March 21, 2011 in Finance, Financial Crisis, Housing, Mortgage Crisis, Mortgages, Property, Real Estate Transactions, Remedies, Scholarship, State Government | Permalink | Comments (0) | TrackBack (0)
Friday, March 18, 2011
Stephen D. Oliner (Federal Reserve Board--Research & Statistics), Joseph Nichols (Federal Reserve Board) and Michael R. Mulhall have posted Commercial and Residential Land Prices Across the United States. The abstract:
We use a national dataset of land sales to construct land price indexes for 23 MSAs in the United States and for the aggregate of those MSAs. We construct the price indexes by estimating hedonic regressions with a large sample of land transactions dating back to the mid-1990s. The regressions feature a flexible method of controlling for spatial price patterns within an MSA. The resulting price indexes show a dramatic increase in both commercial and residential land prices over several years prior to their peak in 2006-07 and a steep descent since then. These fluctuations in land prices are considerably larger than those in well-known indexes of commercial real estate and house prices.
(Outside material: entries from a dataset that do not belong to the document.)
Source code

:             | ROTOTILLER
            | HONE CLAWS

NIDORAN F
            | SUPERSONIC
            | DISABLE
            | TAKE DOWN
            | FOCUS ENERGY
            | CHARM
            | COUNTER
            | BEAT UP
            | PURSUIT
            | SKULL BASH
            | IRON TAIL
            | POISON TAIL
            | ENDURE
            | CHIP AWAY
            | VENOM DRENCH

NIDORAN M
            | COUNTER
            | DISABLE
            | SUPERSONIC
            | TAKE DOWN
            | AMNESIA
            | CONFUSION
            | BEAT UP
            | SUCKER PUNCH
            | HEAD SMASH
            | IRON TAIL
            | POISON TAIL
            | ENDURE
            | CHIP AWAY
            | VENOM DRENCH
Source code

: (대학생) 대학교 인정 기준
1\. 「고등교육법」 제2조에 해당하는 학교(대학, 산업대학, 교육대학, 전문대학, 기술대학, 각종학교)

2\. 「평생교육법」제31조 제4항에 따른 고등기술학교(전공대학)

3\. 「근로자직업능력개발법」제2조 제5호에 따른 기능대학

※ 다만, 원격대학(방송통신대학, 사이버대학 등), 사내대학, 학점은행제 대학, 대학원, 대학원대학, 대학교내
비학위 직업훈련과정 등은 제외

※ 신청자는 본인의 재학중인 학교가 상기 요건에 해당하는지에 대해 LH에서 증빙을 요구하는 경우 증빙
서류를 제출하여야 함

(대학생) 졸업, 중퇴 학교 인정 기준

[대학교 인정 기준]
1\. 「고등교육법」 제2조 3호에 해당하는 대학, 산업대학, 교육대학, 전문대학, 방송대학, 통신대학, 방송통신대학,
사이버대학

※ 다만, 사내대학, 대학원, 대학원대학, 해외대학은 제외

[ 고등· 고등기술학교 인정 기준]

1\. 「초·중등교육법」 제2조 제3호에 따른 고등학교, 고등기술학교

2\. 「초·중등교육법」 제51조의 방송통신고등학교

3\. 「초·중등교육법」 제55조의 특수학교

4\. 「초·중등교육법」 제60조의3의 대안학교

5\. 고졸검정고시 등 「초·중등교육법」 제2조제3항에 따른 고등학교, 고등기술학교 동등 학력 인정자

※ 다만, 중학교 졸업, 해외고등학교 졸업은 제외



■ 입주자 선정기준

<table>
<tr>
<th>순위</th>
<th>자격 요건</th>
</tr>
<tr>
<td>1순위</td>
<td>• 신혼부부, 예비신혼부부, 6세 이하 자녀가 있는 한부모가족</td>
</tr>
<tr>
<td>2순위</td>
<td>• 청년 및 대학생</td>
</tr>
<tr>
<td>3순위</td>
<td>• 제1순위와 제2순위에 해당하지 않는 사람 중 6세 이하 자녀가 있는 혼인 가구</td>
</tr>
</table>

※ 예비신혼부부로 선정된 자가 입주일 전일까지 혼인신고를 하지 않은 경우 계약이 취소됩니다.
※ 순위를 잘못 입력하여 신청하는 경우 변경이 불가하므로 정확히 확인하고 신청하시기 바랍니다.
Because those existing indexes price a bundle of land and structures, this comparison implies that land prices have been more volatile than structures prices over this period.
Tuesday, March 15, 2011
Brent T. White (Arizona) has posted Trust, Expert Advice, and Realtor Responsibility, forthcoming in the Real Estate Law Journal. The abstract:
Real estate agents benefit from the trust associated with portraying themselves as real estate experts, yet are generally not legally responsible for the advice that they give. This lack of legal responsibility is at odds with psychological propensity of individuals to trust perceived experts. It also creates a genuine moral hazard, fueled the housing market bubble and contributed to the suffering of homeowners whose real estate agents encouraged them to buy as the market began to burst. In response to this problem, this article proposes a new regulatory regime requiring real estate agents to choose between two paths: (1) accept legal liability when they negligently, recklessly or intentionally make inaccurate or misleading pronouncements about a home’s value or investment potential; or (2) embrace their role as “salespersons” and refrain from offering advice or opinions about the real estate market to their customers.